| REQUIRED ACTION |
The required output is all lines below that contain the word "network".

:::::

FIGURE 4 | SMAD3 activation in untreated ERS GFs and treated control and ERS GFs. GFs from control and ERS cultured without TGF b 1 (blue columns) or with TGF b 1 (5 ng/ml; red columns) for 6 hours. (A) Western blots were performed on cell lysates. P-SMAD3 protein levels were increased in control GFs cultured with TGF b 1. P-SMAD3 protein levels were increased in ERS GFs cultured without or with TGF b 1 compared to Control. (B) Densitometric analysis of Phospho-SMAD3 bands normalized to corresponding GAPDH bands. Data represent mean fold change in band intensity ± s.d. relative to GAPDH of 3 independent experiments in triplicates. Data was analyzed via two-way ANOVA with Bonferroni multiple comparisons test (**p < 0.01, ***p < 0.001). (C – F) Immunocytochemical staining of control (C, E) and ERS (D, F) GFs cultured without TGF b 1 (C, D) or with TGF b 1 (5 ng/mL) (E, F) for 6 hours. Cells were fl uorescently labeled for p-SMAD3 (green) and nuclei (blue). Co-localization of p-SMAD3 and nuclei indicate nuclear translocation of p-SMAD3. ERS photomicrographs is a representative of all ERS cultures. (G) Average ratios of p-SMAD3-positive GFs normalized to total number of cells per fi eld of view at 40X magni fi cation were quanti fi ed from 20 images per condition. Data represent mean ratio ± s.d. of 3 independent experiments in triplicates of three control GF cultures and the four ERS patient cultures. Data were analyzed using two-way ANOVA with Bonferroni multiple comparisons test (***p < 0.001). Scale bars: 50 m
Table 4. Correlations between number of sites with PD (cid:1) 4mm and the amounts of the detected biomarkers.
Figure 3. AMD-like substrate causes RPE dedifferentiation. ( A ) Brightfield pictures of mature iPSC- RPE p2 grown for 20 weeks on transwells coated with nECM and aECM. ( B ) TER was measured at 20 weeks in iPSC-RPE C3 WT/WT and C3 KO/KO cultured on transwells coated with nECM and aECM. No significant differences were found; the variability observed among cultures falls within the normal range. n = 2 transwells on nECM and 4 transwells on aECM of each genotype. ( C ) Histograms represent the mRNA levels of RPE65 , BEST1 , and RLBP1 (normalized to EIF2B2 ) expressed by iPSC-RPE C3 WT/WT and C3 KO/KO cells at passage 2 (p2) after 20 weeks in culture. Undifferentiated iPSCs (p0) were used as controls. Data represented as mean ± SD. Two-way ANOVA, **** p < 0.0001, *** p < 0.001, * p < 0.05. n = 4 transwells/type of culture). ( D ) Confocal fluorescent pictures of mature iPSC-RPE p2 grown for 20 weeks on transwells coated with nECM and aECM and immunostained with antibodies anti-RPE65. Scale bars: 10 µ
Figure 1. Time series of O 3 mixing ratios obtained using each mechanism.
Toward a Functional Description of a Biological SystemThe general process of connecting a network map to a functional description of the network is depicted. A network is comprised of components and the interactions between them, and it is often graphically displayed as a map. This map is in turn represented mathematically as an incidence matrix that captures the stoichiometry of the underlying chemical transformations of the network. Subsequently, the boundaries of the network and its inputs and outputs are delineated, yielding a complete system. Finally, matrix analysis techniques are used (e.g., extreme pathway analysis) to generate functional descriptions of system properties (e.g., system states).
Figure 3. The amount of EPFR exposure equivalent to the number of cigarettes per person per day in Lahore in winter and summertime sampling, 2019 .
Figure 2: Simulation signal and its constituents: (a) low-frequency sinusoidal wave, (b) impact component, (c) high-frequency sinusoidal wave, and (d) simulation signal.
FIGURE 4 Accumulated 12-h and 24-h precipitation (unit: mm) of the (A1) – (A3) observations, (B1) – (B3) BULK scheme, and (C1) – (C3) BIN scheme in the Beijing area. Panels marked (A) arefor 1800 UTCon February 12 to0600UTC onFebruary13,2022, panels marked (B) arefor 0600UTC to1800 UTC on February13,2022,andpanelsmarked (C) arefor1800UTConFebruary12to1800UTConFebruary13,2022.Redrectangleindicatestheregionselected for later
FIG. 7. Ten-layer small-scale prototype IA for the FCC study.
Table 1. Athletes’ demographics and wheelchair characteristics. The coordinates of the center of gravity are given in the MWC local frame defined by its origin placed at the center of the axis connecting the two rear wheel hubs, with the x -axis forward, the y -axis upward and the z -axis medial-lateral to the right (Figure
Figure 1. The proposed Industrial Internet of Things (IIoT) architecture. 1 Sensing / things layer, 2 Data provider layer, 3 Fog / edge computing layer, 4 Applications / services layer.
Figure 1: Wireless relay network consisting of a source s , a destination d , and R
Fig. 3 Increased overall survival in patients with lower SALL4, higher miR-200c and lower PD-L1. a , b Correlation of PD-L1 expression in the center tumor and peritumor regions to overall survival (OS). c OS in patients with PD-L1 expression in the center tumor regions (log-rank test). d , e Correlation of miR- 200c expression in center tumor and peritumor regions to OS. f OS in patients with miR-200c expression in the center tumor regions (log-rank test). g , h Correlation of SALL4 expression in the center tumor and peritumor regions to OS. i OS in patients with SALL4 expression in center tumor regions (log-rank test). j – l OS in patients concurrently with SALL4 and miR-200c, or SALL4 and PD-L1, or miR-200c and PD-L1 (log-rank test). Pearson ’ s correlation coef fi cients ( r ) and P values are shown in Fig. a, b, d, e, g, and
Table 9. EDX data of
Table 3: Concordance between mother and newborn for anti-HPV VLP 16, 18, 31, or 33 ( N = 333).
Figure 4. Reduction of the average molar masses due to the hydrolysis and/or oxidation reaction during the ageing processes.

:::::

| RESPONSE TO THIS EXERCISE |
Toward a Functional Description of a Biological SystemThe general process of connecting a network map to a functional description of the network is depicted. A network is comprised of components and the interactions between them, and it is often graphically displayed as a map. This map is in turn represented mathematically as an incidence matrix that captures the stoichiometry of the underlying chemical transformations of the network. Subsequently, the boundaries of the network and its inputs and outputs are delineated, yielding a complete system. Finally, matrix analysis techniques are used (e.g., extreme pathway analysis) to generate functional descriptions of system properties (e.g., system states).
Figure 1: Wireless relay network consisting of a source s , a destination d , and R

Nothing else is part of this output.